**ASSIGNED TASK:**
Update the data below by changing every "Refrath" to "Bergisch Gladbach". Leave everything else unchanged.

**DATA PROVIDED:**
-- -- --
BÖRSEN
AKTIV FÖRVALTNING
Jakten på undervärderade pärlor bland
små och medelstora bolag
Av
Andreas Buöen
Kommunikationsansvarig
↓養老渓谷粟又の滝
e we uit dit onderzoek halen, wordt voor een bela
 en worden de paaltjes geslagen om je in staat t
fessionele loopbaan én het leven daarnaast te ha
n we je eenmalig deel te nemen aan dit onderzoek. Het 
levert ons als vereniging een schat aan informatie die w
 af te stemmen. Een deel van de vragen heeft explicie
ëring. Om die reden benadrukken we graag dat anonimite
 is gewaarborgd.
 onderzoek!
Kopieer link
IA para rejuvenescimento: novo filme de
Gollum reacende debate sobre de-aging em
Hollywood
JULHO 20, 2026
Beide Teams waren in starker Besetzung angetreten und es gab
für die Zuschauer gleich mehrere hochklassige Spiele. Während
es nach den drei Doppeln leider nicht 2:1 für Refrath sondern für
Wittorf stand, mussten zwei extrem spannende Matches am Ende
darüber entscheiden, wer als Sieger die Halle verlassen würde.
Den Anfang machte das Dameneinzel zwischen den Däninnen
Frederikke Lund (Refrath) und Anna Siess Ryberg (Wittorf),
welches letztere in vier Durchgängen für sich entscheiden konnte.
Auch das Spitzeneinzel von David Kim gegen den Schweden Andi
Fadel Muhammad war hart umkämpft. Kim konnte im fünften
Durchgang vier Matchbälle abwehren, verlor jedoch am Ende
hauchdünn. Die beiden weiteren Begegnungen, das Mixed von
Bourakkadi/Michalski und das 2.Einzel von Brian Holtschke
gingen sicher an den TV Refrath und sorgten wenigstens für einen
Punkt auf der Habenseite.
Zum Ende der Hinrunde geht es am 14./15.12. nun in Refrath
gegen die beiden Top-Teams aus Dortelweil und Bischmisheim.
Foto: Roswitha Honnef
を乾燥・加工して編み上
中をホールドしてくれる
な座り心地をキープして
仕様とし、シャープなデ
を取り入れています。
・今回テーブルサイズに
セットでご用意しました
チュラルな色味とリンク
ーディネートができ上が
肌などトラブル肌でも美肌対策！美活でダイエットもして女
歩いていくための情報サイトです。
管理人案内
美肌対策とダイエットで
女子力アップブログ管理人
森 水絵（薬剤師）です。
-- -- --
**YOUR SOLUTION:**
BÖRSEN
AKTIV FÖRVALTNING
Jakten på undervärderade pärlor bland
små och medelstora bolag
Av
Andreas Buöen
Kommunikationsansvarig
↓養老渓谷粟又の滝
e we uit dit onderzoek halen, wordt voor een bela
 en worden de paaltjes geslagen om je in staat t
fessionele loopbaan én het leven daarnaast te ha
n we je eenmalig deel te nemen aan dit onderzoek. Het 
levert ons als vereniging een schat aan informatie die w
 af te stemmen. Een deel van de vragen heeft explicie
ëring. Om die reden benadrukken we graag dat anonimite
 is gewaarborgd.
 onderzoek!
Kopieer link
IA para rejuvenescimento: novo filme de
Gollum reacende debate sobre de-aging em
Hollywood
JULHO 20, 2026
Beide Teams waren in starker Besetzung angetreten und es gab
für die Zuschauer gleich mehrere hochklassige Spiele. Während
es nach den drei Doppeln leider nicht 2:1 für Bergisch Gladbach sondern für
Wittorf stand, mussten zwei extrem spannende Matches am Ende
darüber entscheiden, wer als Sieger die Halle verlassen würde.
Den Anfang machte das Dameneinzel zwischen den Däninnen
Frederikke Lund (Bergisch Gladbach) und Anna Siess Ryberg (Wittorf),
welches letztere in vier Durchgängen für sich entscheiden konnte.
Auch das Spitzeneinzel von David Kim gegen den Schweden Andi
Fadel Muhammad war hart umkämpft. Kim konnte im fünften
Durchgang vier Matchbälle abwehren, verlor jedoch am Ende
hauchdünn. Die beiden weiteren Begegnungen, das Mixed von
Bourakkadi/Michalski und das 2.Einzel von Brian Holtschke
gingen sicher an den TV Bergisch Gladbach und sorgten wenigstens für einen
Punkt auf der Habenseite.
Zum Ende der Hinrunde geht es am 14./15.12. nun in Bergisch Gladbach
gegen die beiden Top-Teams aus Dortelweil und Bischmisheim.
Foto: Roswitha Honnef
を乾燥・加工して編み上
中をホールドしてくれる
な座り心地をキープして
仕様とし、シャープなデ
を取り入れています。
・今回テーブルサイズに
セットでご用意しました
チュラルな色味とリンク
ーディネートができ上が
肌などトラブル肌でも美肌対策！美活でダイエットもして女
歩いていくための情報サイトです。
管理人案内
美肌対策とダイエットで
女子力アップブログ管理人
森 水絵（薬剤師）です。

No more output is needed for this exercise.